Given Data / Assumptions:

  • Number of shares purchased = 20
  • Nominal value (face value) of each share = Rs 50
  • Shares bought at Rs 5 discount, so market price per share = Rs 50 - Rs 5 = Rs 45
  • Dividend declared = 13.5 percent (13.5 percent of nominal value)
  • We need the effective rate of interest on the investment.

Concept / Approach:
Dividend is always calculated on nominal value, but the investor actually pays the market price.
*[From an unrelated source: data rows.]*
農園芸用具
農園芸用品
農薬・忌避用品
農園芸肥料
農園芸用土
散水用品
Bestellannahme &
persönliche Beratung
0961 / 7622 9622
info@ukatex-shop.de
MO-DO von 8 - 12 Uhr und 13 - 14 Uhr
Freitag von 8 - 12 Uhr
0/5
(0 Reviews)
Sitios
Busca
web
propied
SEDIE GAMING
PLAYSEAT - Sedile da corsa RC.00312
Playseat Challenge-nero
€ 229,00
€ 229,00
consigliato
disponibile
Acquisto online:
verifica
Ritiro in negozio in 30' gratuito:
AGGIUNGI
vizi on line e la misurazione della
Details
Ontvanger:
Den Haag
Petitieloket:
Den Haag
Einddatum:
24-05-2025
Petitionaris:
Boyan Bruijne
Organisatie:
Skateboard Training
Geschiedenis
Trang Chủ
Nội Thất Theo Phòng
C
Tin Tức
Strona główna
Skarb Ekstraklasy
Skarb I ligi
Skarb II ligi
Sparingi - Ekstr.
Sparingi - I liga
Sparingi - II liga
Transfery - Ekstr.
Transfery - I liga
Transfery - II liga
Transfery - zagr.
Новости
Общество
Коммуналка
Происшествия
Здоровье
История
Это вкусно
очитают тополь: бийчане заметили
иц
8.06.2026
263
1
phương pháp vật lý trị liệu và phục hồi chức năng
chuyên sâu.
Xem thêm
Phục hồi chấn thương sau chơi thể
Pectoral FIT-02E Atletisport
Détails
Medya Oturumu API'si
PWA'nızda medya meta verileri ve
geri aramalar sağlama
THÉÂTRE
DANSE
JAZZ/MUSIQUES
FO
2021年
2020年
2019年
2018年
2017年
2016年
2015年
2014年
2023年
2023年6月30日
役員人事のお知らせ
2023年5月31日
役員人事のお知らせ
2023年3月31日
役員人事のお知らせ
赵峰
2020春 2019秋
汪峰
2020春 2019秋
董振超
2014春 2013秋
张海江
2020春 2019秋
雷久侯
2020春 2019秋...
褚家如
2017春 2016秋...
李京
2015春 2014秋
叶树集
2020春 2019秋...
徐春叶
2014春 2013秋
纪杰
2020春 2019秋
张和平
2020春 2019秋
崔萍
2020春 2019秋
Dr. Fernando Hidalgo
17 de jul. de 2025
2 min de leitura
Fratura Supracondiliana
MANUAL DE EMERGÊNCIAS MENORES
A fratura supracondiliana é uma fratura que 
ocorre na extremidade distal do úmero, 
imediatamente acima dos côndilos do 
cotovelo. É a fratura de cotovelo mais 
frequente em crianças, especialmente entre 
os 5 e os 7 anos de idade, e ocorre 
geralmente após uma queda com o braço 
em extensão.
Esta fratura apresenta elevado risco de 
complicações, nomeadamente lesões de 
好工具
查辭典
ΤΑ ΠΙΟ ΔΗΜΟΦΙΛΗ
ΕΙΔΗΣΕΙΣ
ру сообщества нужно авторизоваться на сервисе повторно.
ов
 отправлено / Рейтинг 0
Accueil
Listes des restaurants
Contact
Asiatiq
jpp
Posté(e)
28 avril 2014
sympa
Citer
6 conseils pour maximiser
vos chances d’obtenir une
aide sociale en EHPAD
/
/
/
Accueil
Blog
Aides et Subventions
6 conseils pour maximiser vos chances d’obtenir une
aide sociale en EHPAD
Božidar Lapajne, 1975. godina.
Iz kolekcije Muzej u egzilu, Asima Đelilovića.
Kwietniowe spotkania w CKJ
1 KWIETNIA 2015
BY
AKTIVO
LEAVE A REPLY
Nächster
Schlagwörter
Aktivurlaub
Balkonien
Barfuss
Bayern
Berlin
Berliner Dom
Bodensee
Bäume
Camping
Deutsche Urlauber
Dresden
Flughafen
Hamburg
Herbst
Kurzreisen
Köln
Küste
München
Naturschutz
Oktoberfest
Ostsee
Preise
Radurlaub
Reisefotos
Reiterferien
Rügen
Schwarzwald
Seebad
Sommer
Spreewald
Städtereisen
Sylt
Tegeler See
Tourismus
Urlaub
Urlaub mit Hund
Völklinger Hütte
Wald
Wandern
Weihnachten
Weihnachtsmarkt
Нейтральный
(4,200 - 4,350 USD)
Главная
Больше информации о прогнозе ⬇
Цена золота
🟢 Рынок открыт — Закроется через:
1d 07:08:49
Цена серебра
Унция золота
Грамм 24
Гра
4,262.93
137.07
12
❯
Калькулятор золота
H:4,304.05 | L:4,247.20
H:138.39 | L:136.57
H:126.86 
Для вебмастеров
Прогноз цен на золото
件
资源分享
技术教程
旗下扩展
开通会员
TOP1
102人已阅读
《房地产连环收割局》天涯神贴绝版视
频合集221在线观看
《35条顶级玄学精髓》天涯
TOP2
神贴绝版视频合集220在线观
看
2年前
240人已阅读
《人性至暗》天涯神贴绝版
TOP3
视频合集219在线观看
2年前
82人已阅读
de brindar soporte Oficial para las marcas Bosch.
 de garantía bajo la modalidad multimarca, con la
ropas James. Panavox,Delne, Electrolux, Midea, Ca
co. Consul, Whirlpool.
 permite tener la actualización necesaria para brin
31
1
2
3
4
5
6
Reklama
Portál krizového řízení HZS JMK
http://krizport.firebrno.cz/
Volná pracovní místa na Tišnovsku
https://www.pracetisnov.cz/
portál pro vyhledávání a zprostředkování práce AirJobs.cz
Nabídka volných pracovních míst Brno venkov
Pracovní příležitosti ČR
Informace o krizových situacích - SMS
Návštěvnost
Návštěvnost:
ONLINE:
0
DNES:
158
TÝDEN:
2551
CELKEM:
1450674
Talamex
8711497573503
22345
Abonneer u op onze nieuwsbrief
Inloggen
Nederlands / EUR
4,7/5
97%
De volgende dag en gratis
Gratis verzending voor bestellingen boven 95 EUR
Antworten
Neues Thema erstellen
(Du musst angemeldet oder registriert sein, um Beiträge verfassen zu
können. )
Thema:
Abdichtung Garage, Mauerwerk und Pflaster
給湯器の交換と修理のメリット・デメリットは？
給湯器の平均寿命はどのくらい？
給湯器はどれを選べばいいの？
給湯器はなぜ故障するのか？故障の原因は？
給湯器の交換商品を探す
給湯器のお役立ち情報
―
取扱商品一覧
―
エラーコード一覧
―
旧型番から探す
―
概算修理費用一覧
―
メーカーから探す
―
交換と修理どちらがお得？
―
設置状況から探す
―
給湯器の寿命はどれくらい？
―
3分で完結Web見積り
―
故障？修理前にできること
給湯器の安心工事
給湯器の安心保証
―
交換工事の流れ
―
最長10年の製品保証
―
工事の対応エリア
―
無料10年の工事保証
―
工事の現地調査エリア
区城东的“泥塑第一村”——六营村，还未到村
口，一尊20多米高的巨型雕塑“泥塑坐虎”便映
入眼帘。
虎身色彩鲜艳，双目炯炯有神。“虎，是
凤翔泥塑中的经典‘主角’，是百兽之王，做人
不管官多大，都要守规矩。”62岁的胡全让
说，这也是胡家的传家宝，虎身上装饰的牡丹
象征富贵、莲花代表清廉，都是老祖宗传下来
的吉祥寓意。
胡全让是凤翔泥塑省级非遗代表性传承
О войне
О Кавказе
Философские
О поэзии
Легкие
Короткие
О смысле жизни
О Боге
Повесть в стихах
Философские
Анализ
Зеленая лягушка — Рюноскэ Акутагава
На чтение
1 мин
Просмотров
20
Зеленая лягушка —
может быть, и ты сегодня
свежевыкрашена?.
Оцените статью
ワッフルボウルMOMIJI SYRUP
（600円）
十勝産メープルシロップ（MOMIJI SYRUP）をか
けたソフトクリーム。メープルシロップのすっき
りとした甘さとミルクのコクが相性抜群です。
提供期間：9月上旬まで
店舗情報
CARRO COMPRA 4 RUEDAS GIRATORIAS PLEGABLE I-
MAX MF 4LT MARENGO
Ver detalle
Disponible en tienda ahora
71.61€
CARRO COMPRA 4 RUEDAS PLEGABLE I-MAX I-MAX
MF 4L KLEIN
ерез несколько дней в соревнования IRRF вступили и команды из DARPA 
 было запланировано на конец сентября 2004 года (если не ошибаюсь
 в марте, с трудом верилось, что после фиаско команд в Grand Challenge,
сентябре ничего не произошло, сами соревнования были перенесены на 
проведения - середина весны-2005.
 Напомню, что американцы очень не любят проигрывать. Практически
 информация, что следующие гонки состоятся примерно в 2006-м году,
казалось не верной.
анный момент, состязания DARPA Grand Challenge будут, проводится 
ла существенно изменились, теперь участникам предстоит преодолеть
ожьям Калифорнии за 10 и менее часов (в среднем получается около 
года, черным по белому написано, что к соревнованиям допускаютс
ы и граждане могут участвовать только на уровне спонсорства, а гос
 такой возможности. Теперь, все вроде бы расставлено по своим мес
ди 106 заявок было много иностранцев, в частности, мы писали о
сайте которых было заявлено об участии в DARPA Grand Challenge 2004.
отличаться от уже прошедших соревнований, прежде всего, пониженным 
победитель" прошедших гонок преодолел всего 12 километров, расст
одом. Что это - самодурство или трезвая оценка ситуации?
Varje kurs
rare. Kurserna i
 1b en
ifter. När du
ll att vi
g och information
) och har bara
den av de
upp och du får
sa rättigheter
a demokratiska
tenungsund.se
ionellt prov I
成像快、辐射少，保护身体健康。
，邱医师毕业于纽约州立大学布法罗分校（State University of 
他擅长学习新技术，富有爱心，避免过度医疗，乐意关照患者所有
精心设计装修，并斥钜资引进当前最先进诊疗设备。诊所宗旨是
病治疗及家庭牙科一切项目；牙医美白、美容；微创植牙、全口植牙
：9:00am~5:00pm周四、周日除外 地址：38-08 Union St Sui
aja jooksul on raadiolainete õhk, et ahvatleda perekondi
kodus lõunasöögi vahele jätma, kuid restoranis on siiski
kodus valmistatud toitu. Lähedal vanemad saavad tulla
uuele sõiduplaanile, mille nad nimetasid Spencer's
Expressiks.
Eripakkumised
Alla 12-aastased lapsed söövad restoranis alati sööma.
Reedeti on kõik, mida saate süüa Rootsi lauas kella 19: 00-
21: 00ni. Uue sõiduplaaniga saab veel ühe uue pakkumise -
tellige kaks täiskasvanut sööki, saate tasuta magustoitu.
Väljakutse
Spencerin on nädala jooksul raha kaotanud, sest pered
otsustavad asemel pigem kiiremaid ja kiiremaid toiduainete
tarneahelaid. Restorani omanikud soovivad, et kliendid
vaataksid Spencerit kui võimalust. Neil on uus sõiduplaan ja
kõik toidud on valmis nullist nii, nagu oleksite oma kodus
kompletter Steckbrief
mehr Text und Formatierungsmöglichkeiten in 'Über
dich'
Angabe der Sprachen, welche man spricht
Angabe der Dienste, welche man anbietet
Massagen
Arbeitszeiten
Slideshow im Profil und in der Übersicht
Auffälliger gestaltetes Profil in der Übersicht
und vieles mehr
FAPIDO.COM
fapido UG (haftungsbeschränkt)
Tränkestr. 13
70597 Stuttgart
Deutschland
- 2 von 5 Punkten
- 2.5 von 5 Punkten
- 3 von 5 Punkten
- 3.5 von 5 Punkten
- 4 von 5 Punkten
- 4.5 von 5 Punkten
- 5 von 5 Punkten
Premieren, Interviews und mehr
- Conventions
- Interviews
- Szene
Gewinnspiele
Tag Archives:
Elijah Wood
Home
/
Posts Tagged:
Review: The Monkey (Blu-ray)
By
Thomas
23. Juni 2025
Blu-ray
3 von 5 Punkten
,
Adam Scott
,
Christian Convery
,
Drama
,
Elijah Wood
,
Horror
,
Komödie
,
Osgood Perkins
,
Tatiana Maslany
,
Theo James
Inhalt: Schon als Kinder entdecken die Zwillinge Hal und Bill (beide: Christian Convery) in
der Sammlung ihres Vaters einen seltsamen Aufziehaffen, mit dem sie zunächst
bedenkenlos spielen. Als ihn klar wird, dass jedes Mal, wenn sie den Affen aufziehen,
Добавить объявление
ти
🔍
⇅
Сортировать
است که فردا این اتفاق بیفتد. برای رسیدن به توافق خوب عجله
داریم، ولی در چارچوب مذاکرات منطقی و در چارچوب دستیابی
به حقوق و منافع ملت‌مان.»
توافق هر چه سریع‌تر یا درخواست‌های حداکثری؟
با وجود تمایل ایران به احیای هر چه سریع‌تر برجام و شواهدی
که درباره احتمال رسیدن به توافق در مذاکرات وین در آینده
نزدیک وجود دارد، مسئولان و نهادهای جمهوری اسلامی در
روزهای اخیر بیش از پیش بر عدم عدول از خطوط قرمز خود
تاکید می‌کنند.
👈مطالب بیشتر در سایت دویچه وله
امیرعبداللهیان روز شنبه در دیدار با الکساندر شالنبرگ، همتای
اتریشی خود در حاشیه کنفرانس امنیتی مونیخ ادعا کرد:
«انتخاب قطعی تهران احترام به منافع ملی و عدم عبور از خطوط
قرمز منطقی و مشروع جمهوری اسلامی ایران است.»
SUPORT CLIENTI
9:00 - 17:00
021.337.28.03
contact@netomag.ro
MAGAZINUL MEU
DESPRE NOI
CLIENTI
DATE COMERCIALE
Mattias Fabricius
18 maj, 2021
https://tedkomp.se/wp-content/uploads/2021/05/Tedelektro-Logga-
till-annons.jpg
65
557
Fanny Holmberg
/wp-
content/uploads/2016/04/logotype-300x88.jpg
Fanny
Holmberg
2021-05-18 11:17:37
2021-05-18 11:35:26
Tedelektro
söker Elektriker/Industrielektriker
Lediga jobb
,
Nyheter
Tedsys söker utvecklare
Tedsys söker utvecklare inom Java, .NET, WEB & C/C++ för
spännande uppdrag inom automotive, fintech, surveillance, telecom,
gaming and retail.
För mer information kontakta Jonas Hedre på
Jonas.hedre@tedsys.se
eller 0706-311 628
So we first compute:
  • Total nominal value = Number of shares * Nominal value per share.
  • Total dividend = Dividend rate * Total nominal value.
  • Total investment = Number of shares * Market price per share.
Then effective rate of interest (or yield) is:
Yield (%) = (Annual dividend / Investment) * 100.

Step-by-Step Solution:
Step 1: Nominal value per share = Rs 50. Step 2: Market price per share = Rs 50 - Rs 5 = Rs 45. Step 3: Total nominal value = 20 * 50 = Rs 1000. Step 4: Dividend rate = 13.5 percent, so annual dividend = 1000 * 13.5 / 100 = Rs 135. Step 5: Total investment = 20 * 45 = Rs 900. Step 6: Yield (%) = 135 / 900 * 100 = 15%.
Verification / Alternative check:
We can reduce the fraction 135 / 900. Divide numerator and denominator by 45: 135 / 900 = 3 / 20. Then 3 / 20 * 100 = 15%. This confirms that the effective rate of return is exactly 15 percent on the amount invested, so the chosen option is consistent.

Why Other Options Are Wrong:
  • 13%: Slightly lower than the correct yield because it ignores the effect of buying at a discount.
  • 12%: Too low; it may come from using an incorrect dividend or investment figure.
  • 16%: Slightly higher than the correct yield and does not match the precise calculation.

Common Pitfalls:
  • Calculating dividend on the market price instead of on nominal value.
  • Forgetting that discount reduces cost, which increases effective yield.
  • Incorrectly computing percentage by forgetting to multiply by 100.

Final Answer:
The effective rate of interest obtained on the investment is 15%.